9 Sep 2019

Scientists looking to marry native and exotic plantings

From Afternoons, 1:22 pm on 9 September 2019

Planting more radiata pine while maintaining our native forest is the best option for fighting greenhouse gas emissions - and should not add to the wilding pine problem, a forestry scientist says.

Forestry section in Port Underwood, South Island, New Zealand

Photo: 123RF

Pinus radiata, also known as Monterey pine, is unpopular for planting but it is one of the most effective trees in terms of removing carbon dioxide from the air.

The dilemma of planting to counteract emissions versus planting to restore native biodiversity is becoming all the more pressing as carbon dioxide levels continue ramp up and fuel climate change, while farmers are financially reluctant to relinquish productive land for trees.

University of Canterbury school of forestry professor Euan Mason tells Afternoons' Jesse Mulligan that tree planting cannot be the only solution to climate change. 

"All trees can do is get us there faster. It means we have to continue to maybe move our vehicle fleet to electric cars to make sure we generate energy without fossil fuels, to improve our farming systems, improve our fertiliser applications or for nitrous oxide, trying to find products that we can grow without putting lots of methane to the atmosphere, on our farm lands.

However, it will be necessary if New Zealand is to become carbon neutral. He says the evidence is there in The Globe Report, a study commissioned by all the parties in Parliament from British economic consultancy firm Vivid Economics. 

"The Globe Report set out to determine how quickly we could become the greenhouse gas neutral as a nation ...  they looked at all the sectors that are important in this debate, and came to a conclusion that without using forests the earliest we could get there, were likely to get there - like anything this is subject to debate, but they said - was probably around 2080, maybe 2100."

That would be too late to forestall the worst effects of climate change.

"The changes that are required to our behaviour, and to our systems, and to our technology are too great for us to get there by 2050 without using forests." 

The question then becomes what to plant. Prof Mason says the basic equation of photosynthesis involves taking carbon dioxide out of the atmosphere, combining it with water and converting it into sugars, which then become a source of energy for the tree but they also some of the some of the carbon is put into structural parts of plants. Some plants are better at this than others, and radiata pine is far and away one of the best - and better at it than native forest. 

"The sad truth is that this exotic tree, which a number of people don't like, is really effective at growing rapidly and soaking up CO2," he says.

pinus radiata

Pinus radiata Photo: 123RF

The need to counteract climate change needs to be balanced, however, against the value of preserving our native forests and their biodiversity, he says. 

"We have species and forests and ecosystems growing here that grow nowhere else and they support unique birdlife, and unique fauna of great variety, not just birds.

"We need to decide what's important and sometimes we do that with money, sometimes we do that through other values, that that we cannot quantify as money … it's because of those non-monetary values that we like to keep our native forest."
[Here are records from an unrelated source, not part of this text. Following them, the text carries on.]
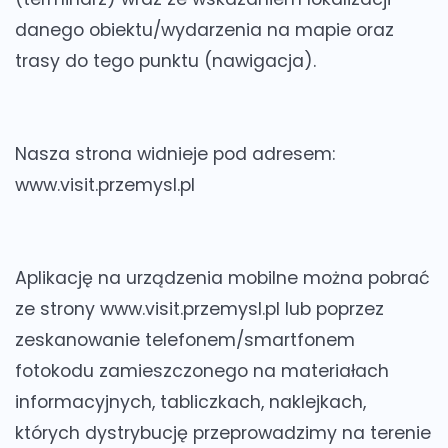
danego obiektu/wydarzenia
na mapie
oraz
trasy do tego punktu (nawigacja)
.
Nasza strona widnieje pod adresem:
www.visit.przemysl.pl
Aplikację na urządzenia mobilne można pobrać
ze strony
www.visit.przemysl.pl
lub poprzez
zeskanowanie telefonem/smartfonem
fotokodu
zamieszczonego na materiałach
informacyjnych, tabliczkach, naklejkach,
których dystrybucję przeprowadzimy na terenie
He says this biodiversity is valuable in itself and native forest should be preserved, but planting radiata is a valuable tool for forestry and presents the best option for emissions reduction. 

"Anything above 1400 is very, very rare indeed - tonnes per hectare - now, radiata pine will quite easily get to 1400 tonnes per year and it will go beyond that if it's planted in high density and unharvested."

Dispelling radiata myths: Non wilding, non souring

The problem is, radiata is considered something of a pest - but there are a couple of misapprehensions about the species which Prof Mason is happy to dismiss.

One of these is the problem of wilding pines - pest pine species which spread and grow rapidly strangling the bush where native forest once thrived - but Prof Mason says radiata tends not to be a wilding species. 

"Most of the wilding species that you see in the high country - species like Douglas Fir, Pinus contorta (lodgepole pine), Pinus nigra (Austrian/black pine), Pinus ponderosa - those are species that can survive much more readily and prosper and propagate themselves much more readily in harsh environments than radiata pine can, so given that 90 percent of our plantation estate is radiata pine, it's remarkable they’re almost never a wilding."

Wilding Pine eradication at Arapawa island  - before and after

Wilding pine eradication at Arapawa island - before and after. Photo: supplied

He says there are one or two rare exceptions where radiata can become a wilding. 

"If you're on a warm, wet site and there just happens to be very little grazing downwind - which of course rarely happens on a warm, wet site - then radiata pine can become a wilding ... but in most cases, wilding problems are not radiata pine.” 

The idea that pine plantations sour the soil beneath them and prevent future growth is also a misconception, he says.

"I can send you images that would show you native forest growing under plantations ... indigenous forests will eventually start to grow under under a radio pine plantation. The zones where you get forests that really have nothing much growing onto them in plantations are very dry sites or very cold sites - sites where you would have low biodiversity anyway."